EPC (Energy Performance Certificate)
The Green Deal is the new Government Initiative, which intends to reduce carbon emissions cost-effectively throughout the UK. The scheme aims to offer consumers energy efficient improvements to homes and buildings with no upfront costs, but a payment plan through the consumers energy bill.
The scheme is not means-tested and open to both building owners and tenants. The repayments are made by whoever pays the energy bill for the property, as it is they who will benefit from any energy-efficiency improvement measures.
At the core of the Green Deal is the ‘Golden Rule’ principle, whereby the predicted monthly savings from the improvement must be equal to or greater than the monthly repayment costs and the repayment period must not exceed the expected life span of the measure. Therefore, the bill-payer shouldn’t see any increase in their energy bills.
A new and improved Energy Performance Certificate (EPC) has been developed to deliver an improved EPC that customers can rely on, yet effectively support the Green Deal Policy. The EPC provides a rating of the energy performance of a domestic or non-domestic building on a scale of A-G, and is the basis to identify the potential impact of a range of proposed improvement measures.
An EPC is required by law when a building is built, sold or let. (www.directgov.uk)
By law you should be provided an EPC on request when buying a home, buying a newly built home or renting a property. (www.directgov.uk)
If an EPC is not provided trading standards officers have the power to issue a fixed penalty notice of £200 for domestic properties. (www.directgov.uk)
The Private Rented Sector
The Green Deal incentive will be beneficial to both landlords and tenants. Energy efficient improvements can be made by the landlord or tenant without having to pay for them upfront. The tenant will pay back the measures via their energy bill in instalments, whilst benefitting from lower energy bills.
The sector has the highest proportion of least energy efficient homes - 5.8% of G rated properties compared with 3.4% in owner-occupier. (www.decc.gov.uk)
20% of households in the English private rented sector are fuel poor. (www.decc.gov.uk)
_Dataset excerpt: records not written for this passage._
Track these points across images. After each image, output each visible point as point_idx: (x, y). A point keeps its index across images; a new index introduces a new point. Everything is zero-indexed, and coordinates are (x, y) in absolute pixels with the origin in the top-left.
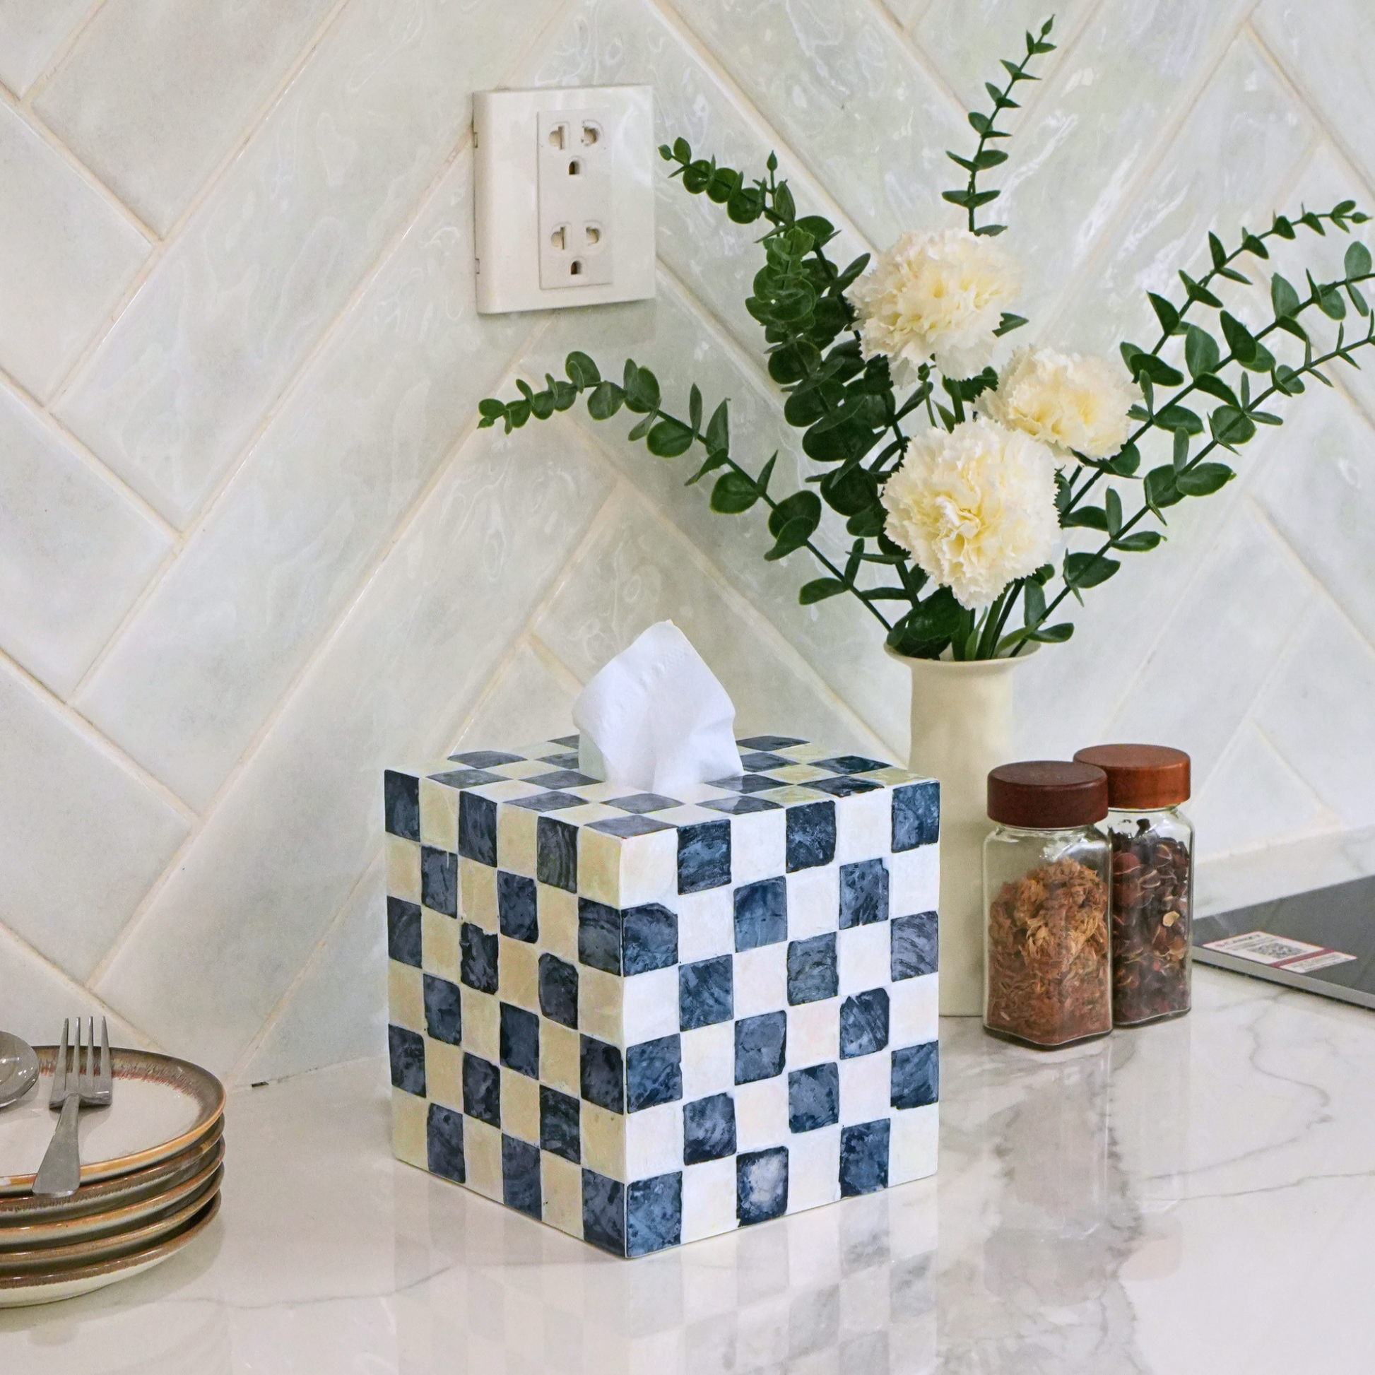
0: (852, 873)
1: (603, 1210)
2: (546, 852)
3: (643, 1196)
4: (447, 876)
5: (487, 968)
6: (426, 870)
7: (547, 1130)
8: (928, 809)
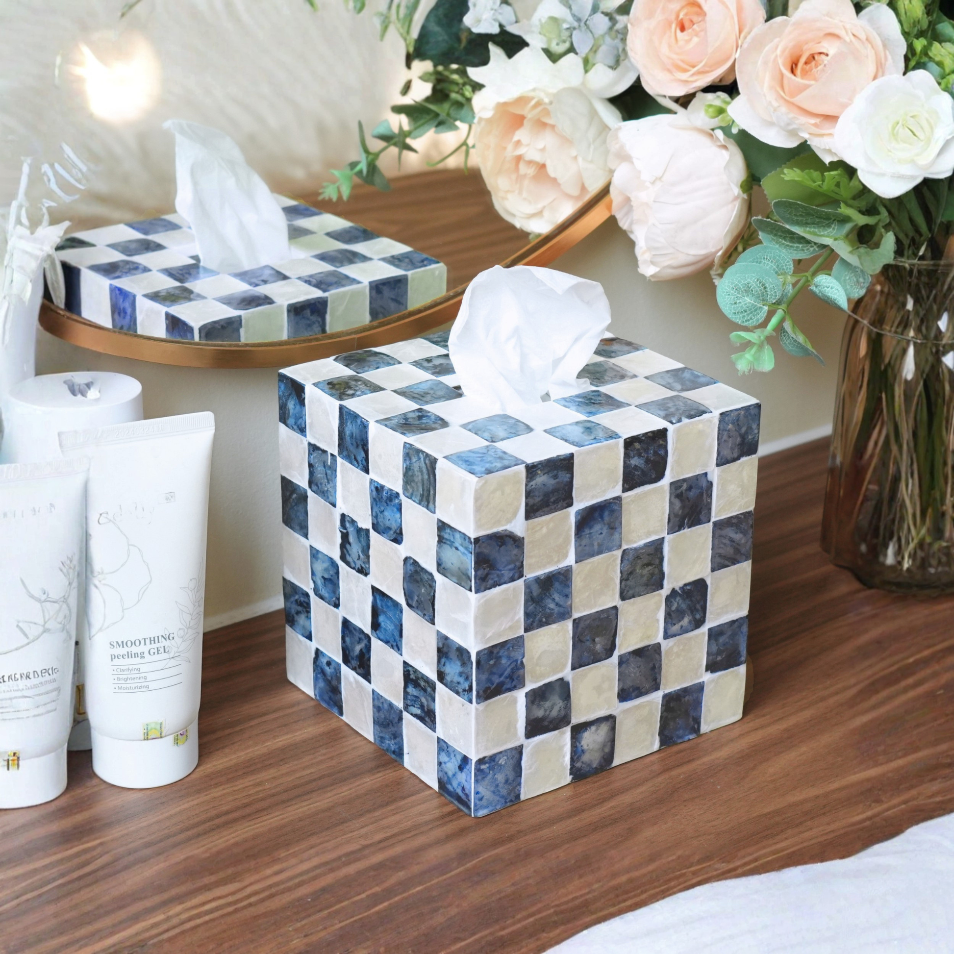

From April 2016, private residential landlords will be unable to refuse a tenant's reasonable request for consent to energy efficiency improvements where a finance package, such as the Green Deal and/or the Energy Company Obligation (ECO), is available.
Provisions in the Act also provide powers to ensure that from April 2018, it will be unlawful to rent out a residential or business premise that does not reach a minimum energy ef?ciency standard, which is targeted at an EPC rating of E.